Happy New Year, in the Age of Light

January 1st, 2008 - 4:14 pm

Scarcely has 2008 begun, and if you’ve picked up a newspaper, flipped on the TV, or gone online, it’s right back to those ancestral voices prophesying war, conflict, doom, gloom, mud-slinging, blood-letting and those endless cycles of creative destruction, destructive creations, you-name-it. The bad news is, there’s much to it.

But before returning to the hub-bub, let’s take a moment for some of the really good news. America, and much of the rest of the world, has never had it better. We live in an age of astounding inventions, which thanks to our free society have been devised, improved and made available at such speed that it gets easy to forget just how good it all is.

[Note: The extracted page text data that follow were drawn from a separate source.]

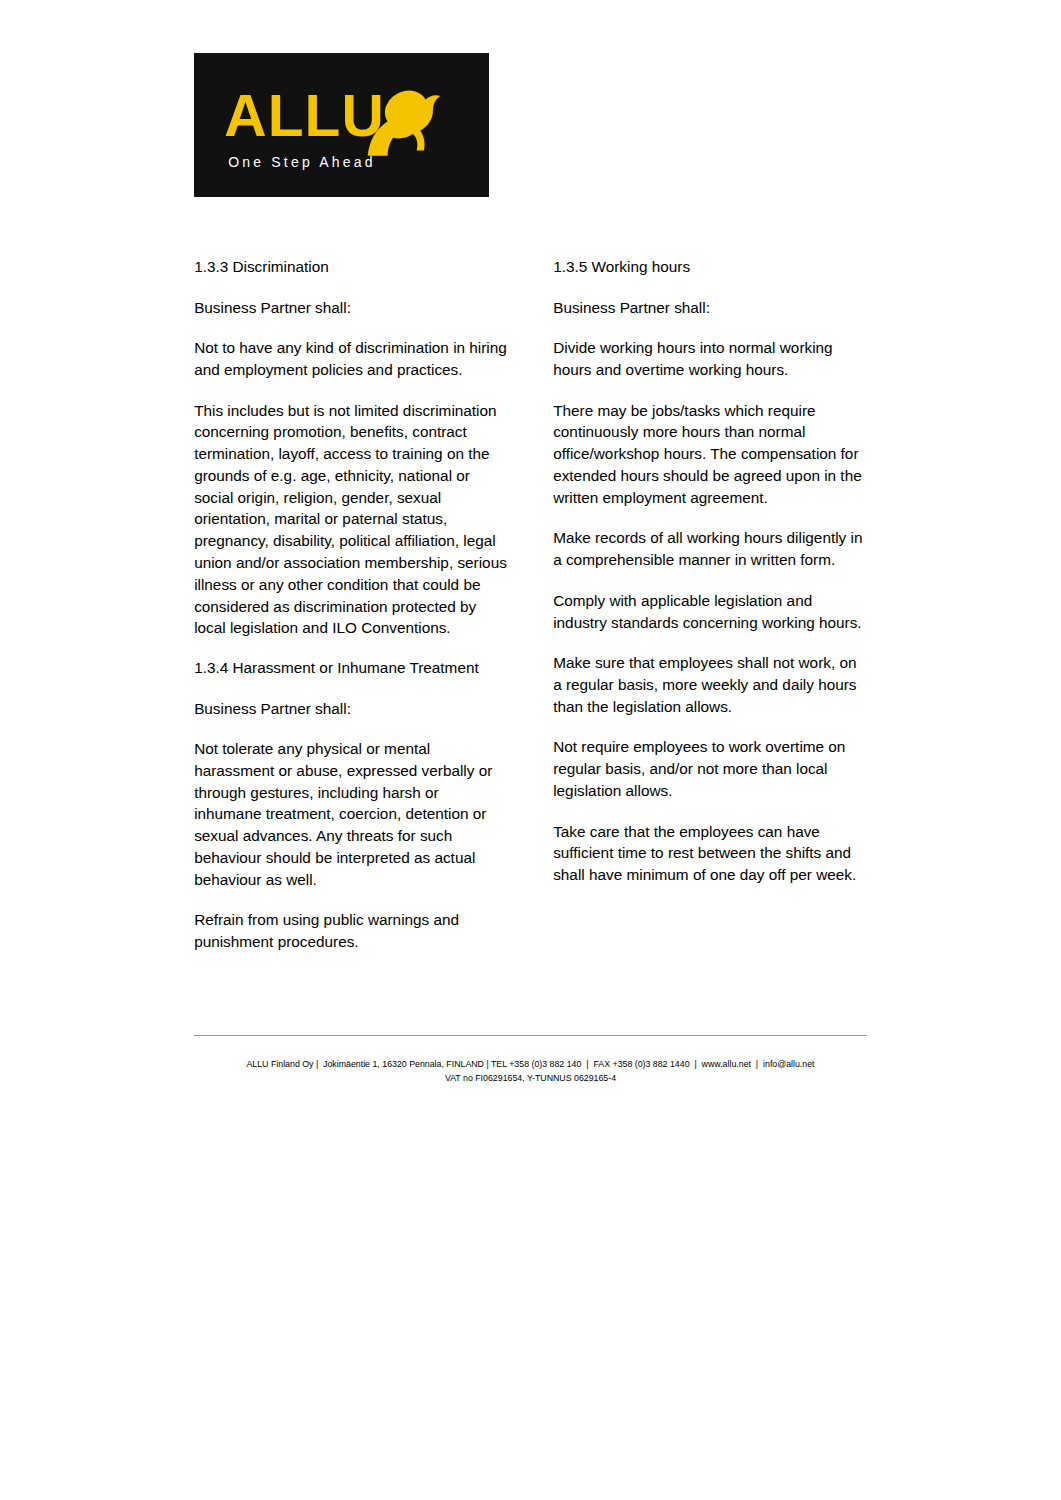ALLU
One Step Ahead
1.3.3 Discrimination
Business Partner shall:
Not to have any kind of discrimination in hiring and employment policies and practices.
This includes but is not limited discrimination concerning promotion, benefits, contract termination, layoff, access to training on the grounds of e.g. age, ethnicity, national or social origin, religion, gender, sexual orientation, marital or paternal status, pregnancy, disability, political affiliation, legal union and/or association membership, serious illness or any other condition that could be considered as discrimination protected by local legislation and ILO Conventions.
1.3.4 Harassment or Inhumane Treatment
Business Partner shall:
Not tolerate any physical or mental harassment or abuse, expressed verbally or through gestures, including harsh or inhumane treatment, coercion, detention or sexual advances. Any threats for such behaviour should be interpreted as actual behaviour as well.
Refrain from using public warnings and punishment procedures.
1.3.5 Working hours
Business Partner shall:
Divide working hours into normal working hours and overtime working hours.
There may be jobs/tasks which require continuously more hours than normal office/workshop hours. The compensation for extended hours should be agreed upon in the written employment agreement.
Make records of all working hours diligently in a comprehensible manner in written form.
Comply with applicable legislation and industry standards concerning working hours.
Make sure that employees shall not work, on a regular basis, more weekly and daily hours than the legislation allows.
Not require employees to work overtime on regular basis, and/or not more than local legislation allows.
Take care that the employees can have sufficient time to rest between the shifts and shall have minimum of one day off per week.
ALLU Finland Oy | Jokimäentie 1, 16320 Pennala, FINLAND | TEL +358 (0)3 882 140 | FAX +358 (0)3 882 1440 | www.allu.net | info@allu.net
VAT no FI06291654, Y-TUNNUS 0629165-4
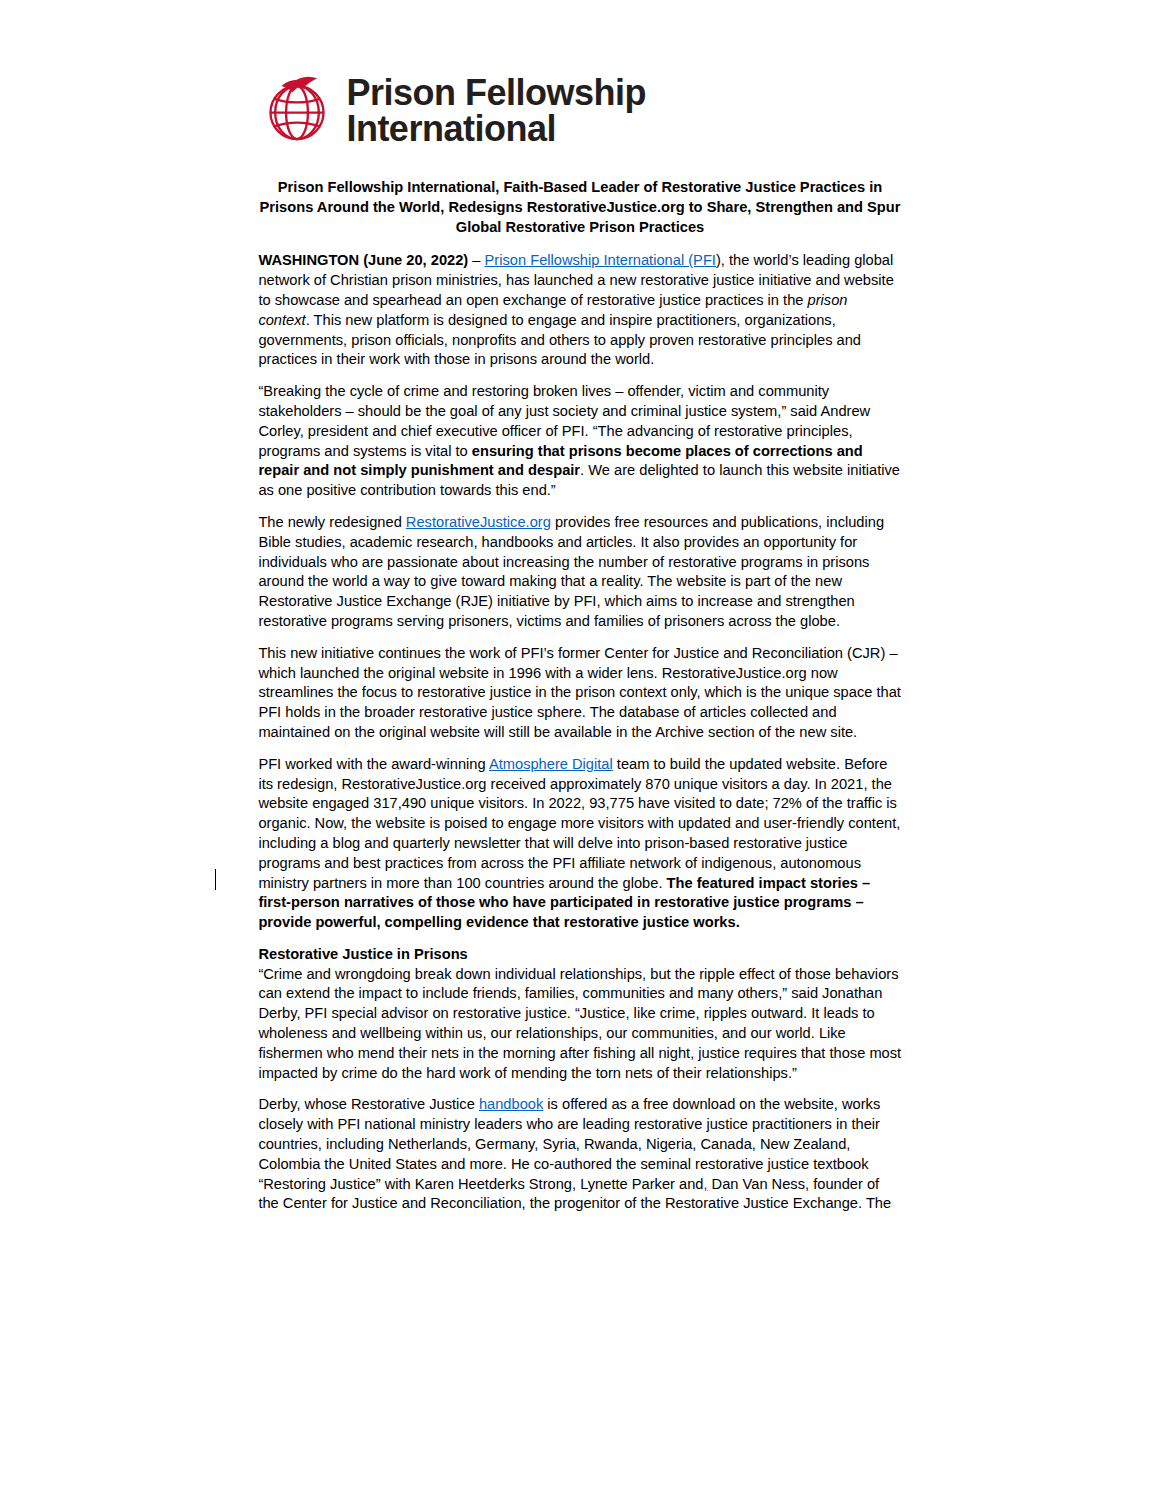Prison Fellowship
International
Prison Fellowship International, Faith-Based Leader of Restorative Justice Practices in Prisons Around the World, Redesigns RestorativeJustice.org to Share, Strengthen and Spur Global Restorative Prison Practices
WASHINGTON (June 20, 2022) – Prison Fellowship International (PFI), the world’s leading global network of Christian prison ministries, has launched a new restorative justice initiative and website to showcase and spearhead an open exchange of restorative justice practices in the prison context. This new platform is designed to engage and inspire practitioners, organizations, governments, prison officials, nonprofits and others to apply proven restorative principles and practices in their work with those in prisons around the world.
“Breaking the cycle of crime and restoring broken lives – offender, victim and community stakeholders – should be the goal of any just society and criminal justice system,” said Andrew Corley, president and chief executive officer of PFI. “The advancing of restorative principles, programs and systems is vital to ensuring that prisons become places of corrections and repair and not simply punishment and despair. We are delighted to launch this website initiative as one positive contribution towards this end.”
The newly redesigned RestorativeJustice.org provides free resources and publications, including Bible studies, academic research, handbooks and articles. It also provides an opportunity for individuals who are passionate about increasing the number of restorative programs in prisons around the world a way to give toward making that a reality. The website is part of the new Restorative Justice Exchange (RJE) initiative by PFI, which aims to increase and strengthen restorative programs serving prisoners, victims and families of prisoners across the globe.
This new initiative continues the work of PFI’s former Center for Justice and Reconciliation (CJR) – which launched the original website in 1996 with a wider lens. RestorativeJustice.org now streamlines the focus to restorative justice in the prison context only, which is the unique space that PFI holds in the broader restorative justice sphere. The database of articles collected and maintained on the original website will still be available in the Archive section of the new site.
PFI worked with the award-winning Atmosphere Digital team to build the updated website. Before its redesign, RestorativeJustice.org received approximately 870 unique visitors a day. In 2021, the website engaged 317,490 unique visitors. In 2022, 93,775 have visited to date; 72% of the traffic is organic. Now, the website is poised to engage more visitors with updated and user-friendly content, including a blog and quarterly newsletter that will delve into prison-based restorative justice programs and best practices from across the PFI affiliate network of indigenous, autonomous ministry partners in more than 100 countries around the globe. The featured impact stories – first-person narratives of those who have participated in restorative justice programs – provide powerful, compelling evidence that restorative justice works.
Restorative Justice in Prisons
“Crime and wrongdoing break down individual relationships, but the ripple effect of those behaviors can extend the impact to include friends, families, communities and many others,” said Jonathan Derby, PFI special advisor on restorative justice. “Justice, like crime, ripples outward. It leads to wholeness and wellbeing within us, our relationships, our communities, and our world. Like fishermen who mend their nets in the morning after fishing all night, justice requires that those most impacted by crime do the hard work of mending the torn nets of their relationships.”
Derby, whose Restorative Justice handbook is offered as a free download on the website, works closely with PFI national ministry leaders who are leading restorative justice practitioners in their countries, including Netherlands, Germany, Syria, Rwanda, Nigeria, Canada, New Zealand, Colombia the United States and more. He co-authored the seminal restorative justice textbook “Restoring Justice” with Karen Heetderks Strong, Lynette Parker and, Dan Van Ness, founder of the Center for Justice and Reconciliation, the progenitor of the Restorative Justice Exchange. The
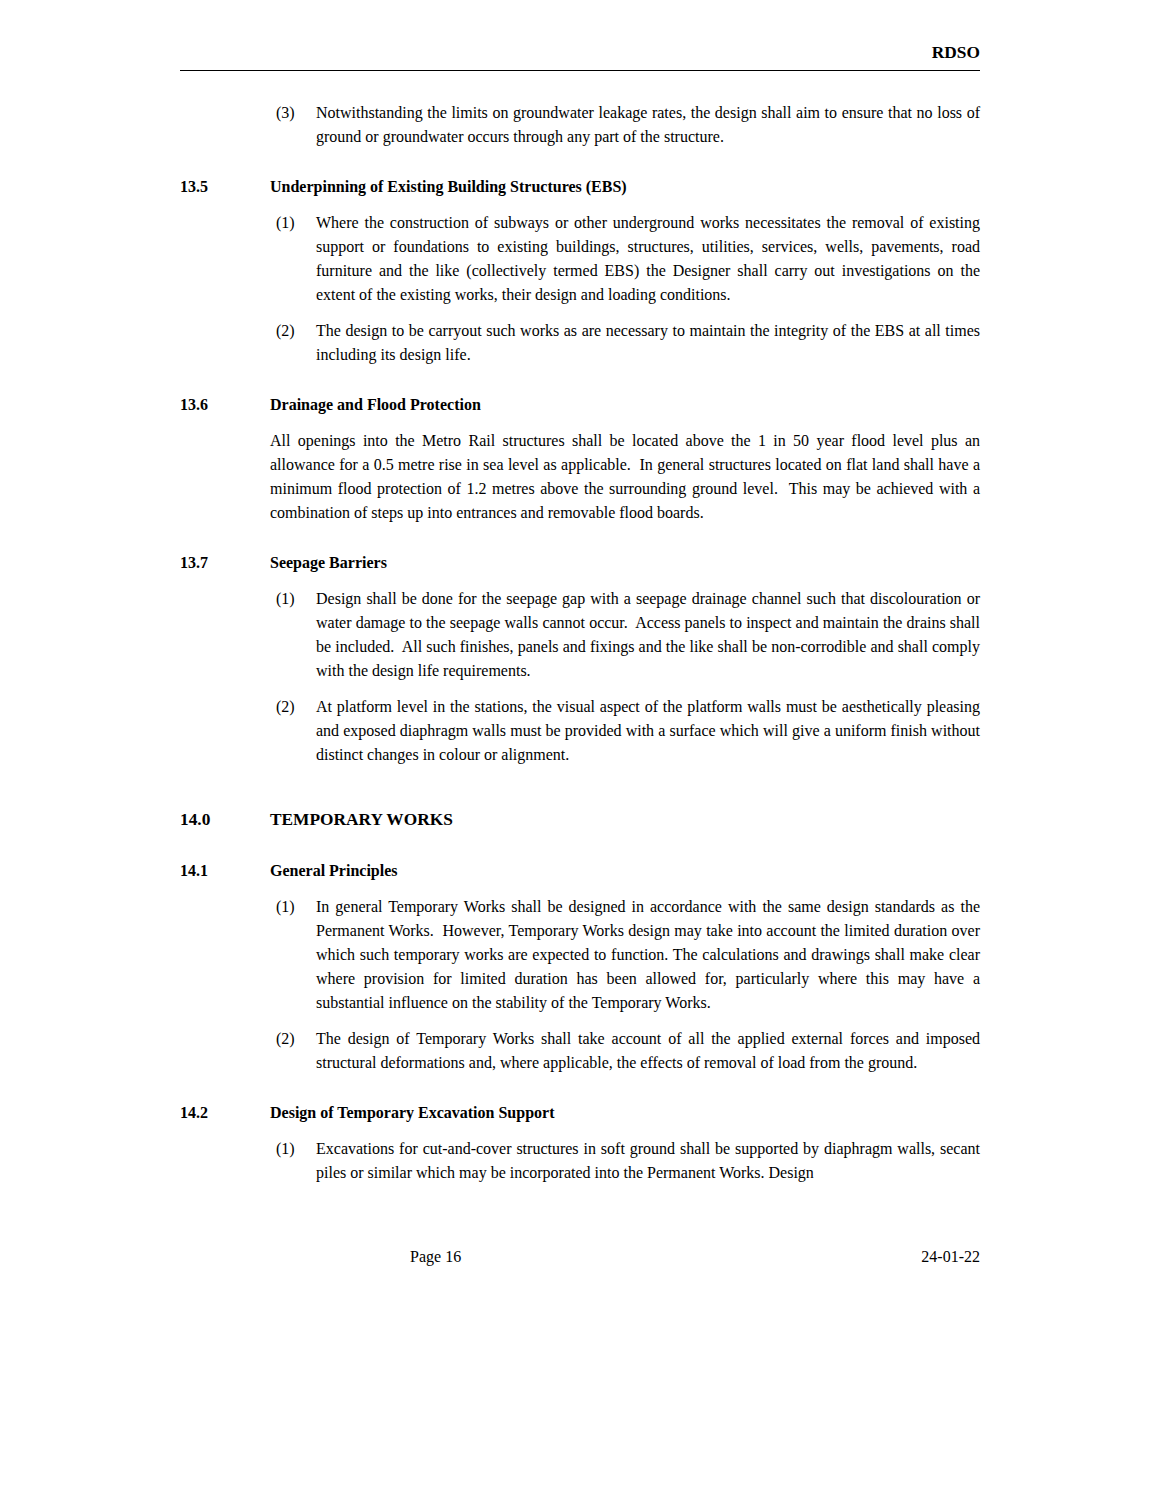RDSO
(3)
Notwithstanding the limits on groundwater leakage rates, the design shall aim to ensure that no loss of ground or groundwater occurs through any part of the structure.
13.5
Underpinning of Existing Building Structures (EBS)
(1)
Where the construction of subways or other underground works necessitates the removal of existing support or foundations to existing buildings, structures, utilities, services, wells, pavements, road furniture and the like (collectively termed EBS) the Designer shall carry out investigations on the extent of the existing works, their design and loading conditions.
(2)
The design to be carryout such works as are necessary to maintain the integrity of the EBS at all times including its design life.
13.6
Drainage and Flood Protection
All openings into the Metro Rail structures shall be located above the 1 in 50 year flood level plus an allowance for a 0.5 metre rise in sea level as applicable. In general structures located on flat land shall have a minimum flood protection of 1.2 metres above the surrounding ground level. This may be achieved with a combination of steps up into entrances and removable flood boards.
13.7
Seepage Barriers
(1)
Design shall be done for the seepage gap with a seepage drainage channel such that discolouration or water damage to the seepage walls cannot occur. Access panels to inspect and maintain the drains shall be included. All such finishes, panels and fixings and the like shall be non-corrodible and shall comply with the design life requirements.
(2)
At platform level in the stations, the visual aspect of the platform walls must be aesthetically pleasing and exposed diaphragm walls must be provided with a surface which will give a uniform finish without distinct changes in colour or alignment.
14.0
TEMPORARY WORKS
14.1
General Principles
(1)
In general Temporary Works shall be designed in accordance with the same design standards as the Permanent Works. However, Temporary Works design may take into account the limited duration over which such temporary works are expected to function. The calculations and drawings shall make clear where provision for limited duration has been allowed for, particularly where this may have a substantial influence on the stability of the Temporary Works.
(2)
The design of Temporary Works shall take account of all the applied external forces and imposed structural deformations and, where applicable, the effects of removal of load from the ground.
14.2
Design of Temporary Excavation Support
(1)
Excavations for cut-and-cover structures in soft ground shall be supported by diaphragm walls, secant piles or similar which may be incorporated into the Permanent Works. Design
Page 16 24-01-22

If you’re in the mood to take a short wander away from the mad rush of daily news, here’s a lovely, eclectic item to print out and peruse for perspective — one of my favorite essays by a modern economist. Richly worth reading, it goes by the unenticing title of “Do Real-Output and Real-Wage Measures Capture Reality? The History of Lighting Suggests Not.” The author is Yale economist William Nordhaus, and while I might differ with some of his views on more mundane matters of policy, with this article he gets at something deeply important, and he does it beautifully.

Nordhaus’s subject here is the price of light, and what that tells us about the astounding improvements in quality of life that some of our modern inventions have brought us. He notes that in the 1.4 million years since our Australopithecus ancestors began using fire, or the tens of thousands of years since the introduction of the fat-burning lamp, the truly mighty innovations have taken place within the past 150 years – and our measurements of the benefits fall far short of the realities. Skip the equations if those are not your cup of tea. Nordhaus writes with a clarity that belies his training as an economist, and he lays out step by stop how it happens that the average Joe today, with a few minutes of work, can afford many times the quantity of light once available only to emperors and kings.

And as the winter night falls on Jan. 1, 2008, and we switch on our lamps, very best wishes to all Pajamas readers for a happy new year, in this miraculous age of light.